Each group of people tried to conceive the supernatural powers according to their own experience. If they liked particular meat or drink, they used to offer those to their “Gods”. “Gods” also started looking like them, physically. So the same “God” is not exactly the same in southern India as compared to that of northern India. Even definition of “God” varies from region to region. Ravana may be a demon in most of India but many people in Sri Lanka and southern India consider him as “God”. As most of the natural calamities used to be the same e.g. rain, flood, storm-wind, draught-sun, wild beasts etc, many of such supernatural powers had high similarities (though not identical) world over. Gradually all such activities and concepts gave rise to religion. 

Basically religion was evolved mainly to make societies more organized and to involve everybody to participate in different activities or "rituals", for betterment of the society. “Religion” made implementing the rules much easier, as punishment was stipulated to be high. This gave rise to the concept of virtue and vice. Breaking the rules were equated to sin or vice while obeying those were termed as virtues. Here we should keep in mind that all such rules were made by human, most probably the pack leaders of concerned groups. 

During early phase of human evolution and the initial days of “religion”, all were busy to ensure their own survival. So they all were interested to search the reason, in other words, the truth (mainly behind natural calamities, food supply and reproduction). Later life became a bit easier due to many innovations and inventions. Then the main evolution of religion started (as we see it today).
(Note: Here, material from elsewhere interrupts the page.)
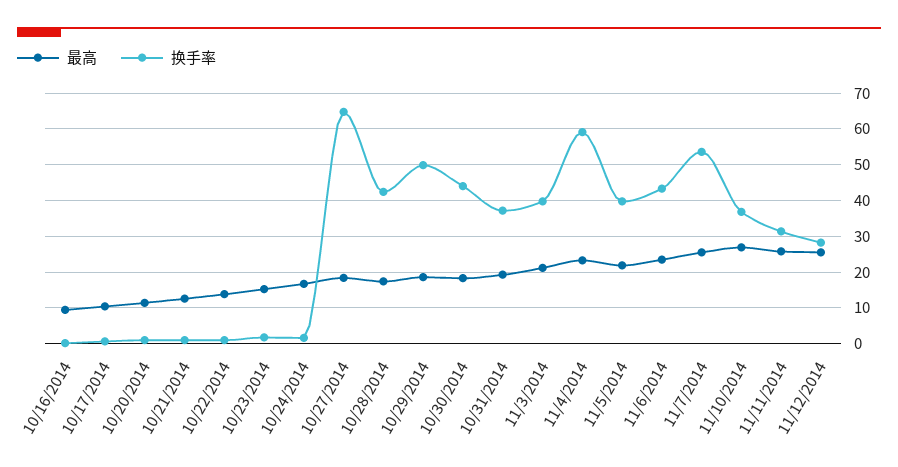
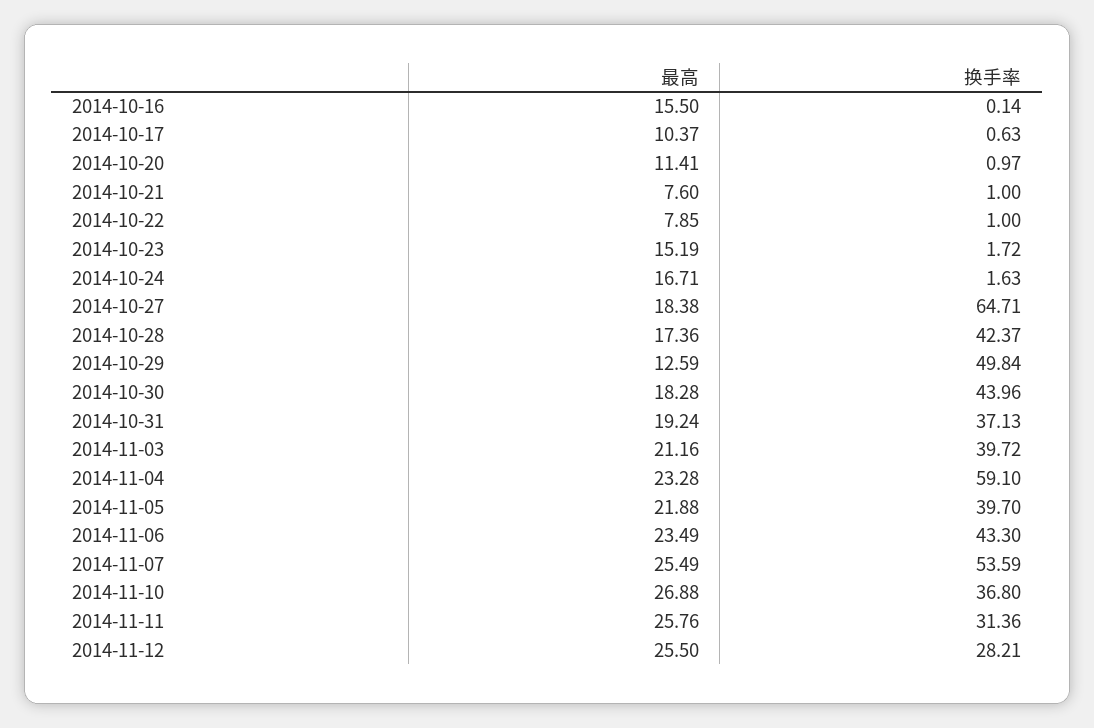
最高, 10/16/2014: 10 -> 15.5
最高, 10/21/2014: 12 -> 7.6
最高, 10/22/2014: 14 -> 7.85
最高, 10/29/2014: 18 -> 12.59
Ancient religions are more inclined to have idol worshipping and have many Gods/Goddesses to take care of natural causes like wind, rain, flood, life threatening animals, birth, death etc. Example of such religion is Hinduism, religions from ancient Egypt, Greece etc. Many tribes in India and abroad practice such type of “religion” with many Gods. More recent religions like Islam, Christianity etc are more like an "ideology". Almost all of such recent religions conceive a single "God" and the person who introduced that “ideology” became a “prophet”; as compared to many "Gods" in ancient religions. Such difference indicates the ultimate motive behind the introduction of such religions. It's like establishing an "ideology" mainly to prove one's supremacy than to motivate survival of a group of people. It’s the same psychology with which a king rules his subject. Evolution of such recent religions was possible as life became easier. Creation and spread of such recent religions also affected ancient religions. Leaders of those who were practicing “ancient” religions tried to invent some new “rituals” (which was not originally there) to strengthen their own grip over wealth and power. “Satidaha” (burning of brides), no beef eating, many marriages by men but not by women etc by Hindus are some of this type of “rituals”. As people and their leaders from different religions came in contact of each other, competition to prove ones’ supremacy became more intense.

To maintian the social order and their own supremacy, group-leaders did not encourage asking question. They started implementing their own version of “truth” in the name of religion. It became the norm. Gradually every religion started demanding un-questionable faith. “Search for truth” soon became the fight to establish one’s own version of “truth”. Now we see the fight among human beings to prove that their version of “truth” is more “true” than that of others! This deformed version of “religion” allegedly is the single most important reason for human sufferings, conflicts and death in the past and remains so even today.